Pisoteó la nieve en torno del puntal más cercano. Allí estaba enterrada la caja que contenía, además del anemómetro, el transmisor de emergencia, la lámpara para hacer señales al submarino y las correas con clavijas para escalar el poste. En menos de cinco minutos podría inundar Totenhausen con los gases neurotóxicos. La brisa fuerte disminuiría en parte el efecto del gas, pero si el agente neurotóxico inglés era eficaz, sin duda mataría a algunos SS. Claro que si esperaba un poco, tal vez amainaría el viento.
Parado sobre la nieve, escuchando el zumbido de la usina cercana, sintió que en su interior se despertaba un sentimiento aún más fuerte que su odio por los nazis. Jamás se lo habría confesado a McConnell ni a la enfermera. Le era difícil reconocerlo. Lo había despertado la visita a Rostock, y conforme pasaban los minutos se volvía más fuerte hasta que, para su sorpresa, lo obligó a ponerse en marcha. Sin ser totalmente consciente de lo que hacía, empezó a desplazarse cuesta abajo, alejándose de la usina y de las garrafas.
Marchaba hacia el Campo de Totenhausen.
31
– ¿Cree que lo hará esta vez? -preguntó Anna.
Sentados frente a frente junto a la mesa de la cocina, bebían café de centeno. Era un brebaje horrible, pero al menos estaba caliente.
– Si llega a la cima con vida, creo que lo hará. ¿Le parece que debe hacerlo?

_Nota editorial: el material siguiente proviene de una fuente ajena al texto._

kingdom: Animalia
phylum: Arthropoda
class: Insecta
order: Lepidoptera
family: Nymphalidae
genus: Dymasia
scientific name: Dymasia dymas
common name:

– Alguien tiene que hacer algo -dijo Anna-. No sé si está bien matar a los prisioneros. Pero en algo tiene razón.
– ¿En qué?
– Todos los del campo están condenados. Ninguno sobrevivirá a la guerra.

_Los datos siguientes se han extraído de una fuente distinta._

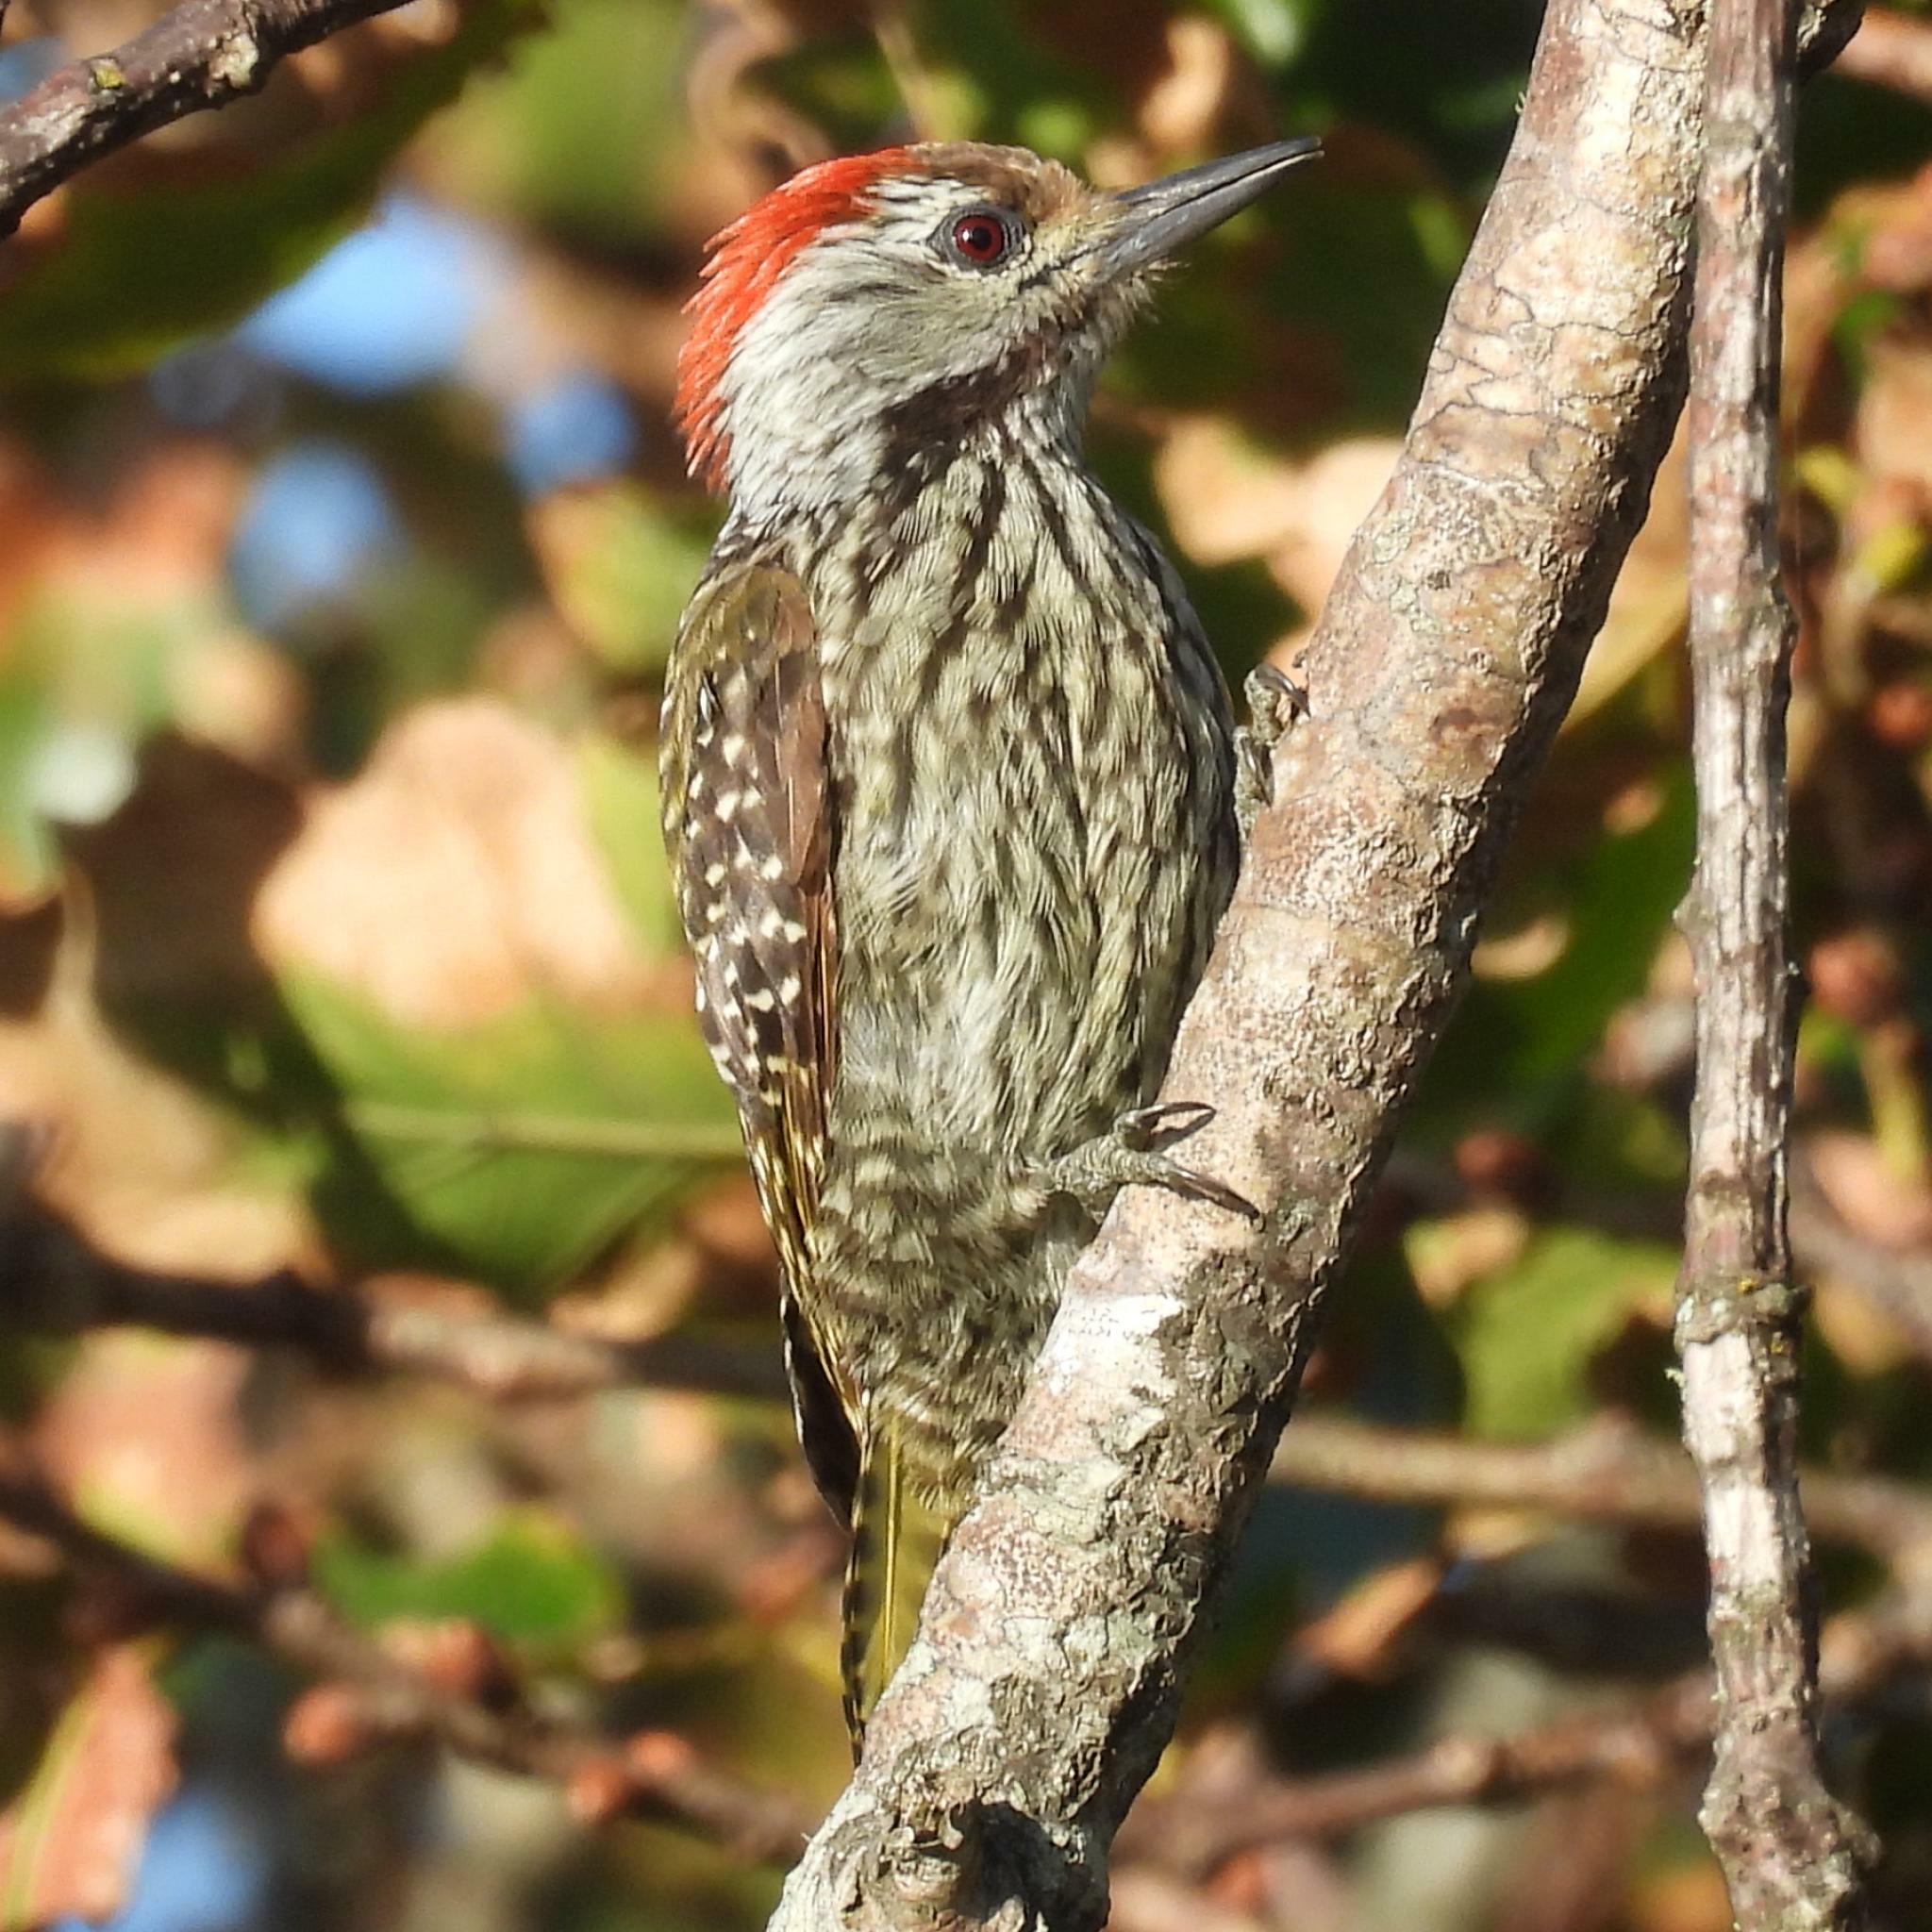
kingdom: Animalia
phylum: Chordata
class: Aves
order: Piciformes
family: Picidae
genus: Dendropicos
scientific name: Dendropicos fuscescens
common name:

– ¿Cree que es verdad lo que dijo? ¿Que soy un cobarde por no ayudarlo?
Anna contempló su jarro de café.
– Cada uno es como es. Lo que él llama coraje, para usted es estupidez. Lo que usted llama coraje, para él es debilidad. Creo que algunos hombres no están hechos para la guerra. Eso es bueno, ¿no? -Lo miró. -¿Por qué lo enviaron a esta misión? Me parece ilógico.
– Dicen que me eligieron porque no soy inglés y porque soy especialista en gases neurotóxicos. La idea es que entre Stern y yo conformamos un soldado perfecto. Un asesino con la mente de un científico. ¿Usted es enfermera civil?